Вторая дочь родилась в марте 150 года. Ее назвали Анния Галерия Луцилла. Свое имя она оставила в истории. За год до этого два сына умерли при рождении. Наследника, оставшегося в живых, ждали еще много лет: мальчики умирали гораздо чаще девочек, а поскольку продолжить династию без мужского потомства было нельзя, Фаустине пришлось за отпущенное ей время жизни произвести на свет еще семь детей. С ней случались горячки, сильно тревожившие семью: отрывки до нас донесли письма к Фронтону, превратившиеся в бюллетени о состоянии здоровья людей, брошенных на милость бессильной медицины. Колыбели малюток окружала то радостная, то встревоженная любовь. Об этой стороне эмоционального мира римлян слишком часто забывают. Привязанность к новорожденным в латинской литературе действительно проявляется не часто, но в каком жанре оставалось для нее место во II веке, когда даже христиане еще и не думали о культе Младенца Иисуса? Но ведь надо только почитать римские эпитафии, чтобы увидеть эту любовь, нередко смешанную с отчаянием и уж точно не такую смиренную, как хотели бы стоики.

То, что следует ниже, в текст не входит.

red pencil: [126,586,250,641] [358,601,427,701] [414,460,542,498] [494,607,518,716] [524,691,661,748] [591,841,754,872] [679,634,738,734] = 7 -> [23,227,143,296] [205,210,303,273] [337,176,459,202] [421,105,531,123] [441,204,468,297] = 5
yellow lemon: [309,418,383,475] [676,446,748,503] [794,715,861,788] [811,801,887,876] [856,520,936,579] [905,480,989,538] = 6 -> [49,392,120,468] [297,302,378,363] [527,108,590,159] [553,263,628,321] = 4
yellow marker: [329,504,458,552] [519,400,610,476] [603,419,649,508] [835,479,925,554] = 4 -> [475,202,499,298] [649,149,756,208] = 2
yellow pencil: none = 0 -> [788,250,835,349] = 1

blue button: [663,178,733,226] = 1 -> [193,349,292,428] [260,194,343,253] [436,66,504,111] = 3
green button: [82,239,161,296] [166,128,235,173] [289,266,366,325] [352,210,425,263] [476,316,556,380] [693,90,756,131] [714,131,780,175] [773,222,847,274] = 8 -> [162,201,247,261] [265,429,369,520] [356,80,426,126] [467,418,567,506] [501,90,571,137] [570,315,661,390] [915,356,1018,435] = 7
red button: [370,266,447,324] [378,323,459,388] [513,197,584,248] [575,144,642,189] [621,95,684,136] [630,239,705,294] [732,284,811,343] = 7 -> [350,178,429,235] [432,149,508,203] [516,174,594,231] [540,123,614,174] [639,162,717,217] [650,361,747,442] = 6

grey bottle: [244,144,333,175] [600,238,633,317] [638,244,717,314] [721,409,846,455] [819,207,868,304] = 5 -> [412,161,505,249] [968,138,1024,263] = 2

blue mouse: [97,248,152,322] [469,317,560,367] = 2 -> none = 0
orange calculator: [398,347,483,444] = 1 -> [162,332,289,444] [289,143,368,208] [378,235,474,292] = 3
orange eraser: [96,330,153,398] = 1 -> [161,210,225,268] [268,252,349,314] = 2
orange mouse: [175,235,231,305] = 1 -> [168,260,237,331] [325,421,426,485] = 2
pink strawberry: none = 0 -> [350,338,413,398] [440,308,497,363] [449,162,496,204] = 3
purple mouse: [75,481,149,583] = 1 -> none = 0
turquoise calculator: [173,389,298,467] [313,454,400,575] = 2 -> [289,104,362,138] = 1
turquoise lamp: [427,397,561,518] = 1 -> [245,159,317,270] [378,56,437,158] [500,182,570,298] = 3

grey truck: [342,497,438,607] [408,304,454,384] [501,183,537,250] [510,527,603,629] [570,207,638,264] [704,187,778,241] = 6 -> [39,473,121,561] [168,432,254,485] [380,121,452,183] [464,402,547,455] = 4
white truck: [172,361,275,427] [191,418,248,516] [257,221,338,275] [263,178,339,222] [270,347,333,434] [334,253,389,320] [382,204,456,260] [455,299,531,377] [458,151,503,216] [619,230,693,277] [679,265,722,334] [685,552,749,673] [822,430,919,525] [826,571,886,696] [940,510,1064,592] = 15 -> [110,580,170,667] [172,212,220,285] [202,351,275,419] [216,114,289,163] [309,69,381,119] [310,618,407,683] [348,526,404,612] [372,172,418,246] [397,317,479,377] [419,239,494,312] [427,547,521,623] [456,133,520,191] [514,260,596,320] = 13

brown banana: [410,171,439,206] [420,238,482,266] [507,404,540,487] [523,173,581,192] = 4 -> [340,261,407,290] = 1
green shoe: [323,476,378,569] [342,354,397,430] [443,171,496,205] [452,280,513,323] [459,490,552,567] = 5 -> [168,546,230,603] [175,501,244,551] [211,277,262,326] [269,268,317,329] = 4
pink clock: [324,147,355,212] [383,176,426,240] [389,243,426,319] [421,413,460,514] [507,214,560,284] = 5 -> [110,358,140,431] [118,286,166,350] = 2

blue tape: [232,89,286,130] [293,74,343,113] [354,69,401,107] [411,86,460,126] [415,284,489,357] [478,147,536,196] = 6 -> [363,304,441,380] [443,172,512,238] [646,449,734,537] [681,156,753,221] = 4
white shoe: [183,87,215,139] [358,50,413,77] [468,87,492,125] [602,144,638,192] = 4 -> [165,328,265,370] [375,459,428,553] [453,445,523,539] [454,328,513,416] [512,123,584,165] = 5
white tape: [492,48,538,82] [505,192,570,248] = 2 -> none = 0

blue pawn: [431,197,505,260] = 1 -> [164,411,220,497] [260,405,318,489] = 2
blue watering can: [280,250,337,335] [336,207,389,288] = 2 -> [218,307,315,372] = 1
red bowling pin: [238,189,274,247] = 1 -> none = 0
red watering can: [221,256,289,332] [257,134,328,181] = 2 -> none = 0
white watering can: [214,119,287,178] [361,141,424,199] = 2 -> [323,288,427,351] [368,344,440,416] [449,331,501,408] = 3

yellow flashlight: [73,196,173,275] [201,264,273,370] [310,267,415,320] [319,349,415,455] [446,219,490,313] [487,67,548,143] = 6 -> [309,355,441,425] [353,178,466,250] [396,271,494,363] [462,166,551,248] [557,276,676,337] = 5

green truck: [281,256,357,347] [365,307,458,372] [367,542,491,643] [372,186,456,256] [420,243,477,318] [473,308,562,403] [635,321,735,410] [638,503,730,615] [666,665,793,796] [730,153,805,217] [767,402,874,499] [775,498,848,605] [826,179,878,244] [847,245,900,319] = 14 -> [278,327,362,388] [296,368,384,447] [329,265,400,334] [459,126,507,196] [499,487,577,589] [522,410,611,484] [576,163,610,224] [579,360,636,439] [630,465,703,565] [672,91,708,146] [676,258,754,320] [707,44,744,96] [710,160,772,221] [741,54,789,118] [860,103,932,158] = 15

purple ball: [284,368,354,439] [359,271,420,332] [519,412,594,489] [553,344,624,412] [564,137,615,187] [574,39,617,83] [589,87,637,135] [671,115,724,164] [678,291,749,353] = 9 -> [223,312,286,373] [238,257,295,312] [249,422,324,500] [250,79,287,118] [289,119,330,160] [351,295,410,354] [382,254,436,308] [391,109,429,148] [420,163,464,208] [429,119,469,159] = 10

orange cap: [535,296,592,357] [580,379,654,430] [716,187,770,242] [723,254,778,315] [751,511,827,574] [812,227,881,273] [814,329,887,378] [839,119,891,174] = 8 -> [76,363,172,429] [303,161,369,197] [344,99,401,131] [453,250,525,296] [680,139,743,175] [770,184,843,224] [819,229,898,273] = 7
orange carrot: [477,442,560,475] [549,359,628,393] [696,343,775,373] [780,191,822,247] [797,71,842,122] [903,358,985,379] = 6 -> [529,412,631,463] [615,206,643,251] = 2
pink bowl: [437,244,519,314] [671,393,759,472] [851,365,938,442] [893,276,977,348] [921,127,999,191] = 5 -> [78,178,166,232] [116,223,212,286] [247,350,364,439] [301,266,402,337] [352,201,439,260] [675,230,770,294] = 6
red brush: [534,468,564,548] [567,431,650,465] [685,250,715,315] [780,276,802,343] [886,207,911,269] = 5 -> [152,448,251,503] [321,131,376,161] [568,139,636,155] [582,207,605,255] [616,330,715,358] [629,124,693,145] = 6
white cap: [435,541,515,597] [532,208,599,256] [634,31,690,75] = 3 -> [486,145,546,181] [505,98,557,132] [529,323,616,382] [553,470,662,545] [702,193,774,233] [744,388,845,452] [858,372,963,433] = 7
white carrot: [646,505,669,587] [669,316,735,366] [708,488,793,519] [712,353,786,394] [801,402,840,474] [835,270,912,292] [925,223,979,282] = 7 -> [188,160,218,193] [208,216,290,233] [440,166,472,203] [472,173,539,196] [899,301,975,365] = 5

Читая суровые заклинания «Размышлений», надо помнить о трогательных интонациях писем: тогда станет понятно, что автор заклинал самого себя. Не надо доверять ученику Эпиктета, когда он требует спокойно подсчитывать детей, «взятых природой», в числе прибылей и убытков. Лучше почитаем его письмо к Фронтону: «Если будет угодно богам, можно, кажется, надеяться на выздоровление. Понос прекратился, лихорадка успокоилась. Но тревожит еще слабость и грудной кашель. Понимаешь, конечно, что я говорю о нашей Фаустиночке, о которой мы очень беспокоились. Но скажи мне, лучше ли стало моими молитвами твое здоровье…» Фронтон отвечает: «Боги великие, как я испугался, читая твое письмо! Поначалу можно было подумать, что ты пишешь о собственном здоровье… После понял, что речь о Фаустиночке, и страх мой прошел. Нет, на самом деле не прошел, но стал некоторым образом легче. Слышу, как ты говоришь мне: „Так ты о моей девочке беспокоишься меньше, чем обо мне?“ Как можешь думать так, если я знаю, что ты зовешь это дитя своим днем праздничным, светом тихим, желаний исполнением, радостью совершенною?» Запутавшись в собственной диалектике, старый друг выпутывается пируэтом: «Поцелуй же от меня, если ей будет угодно, ручки и ножки своей маленькой барышне».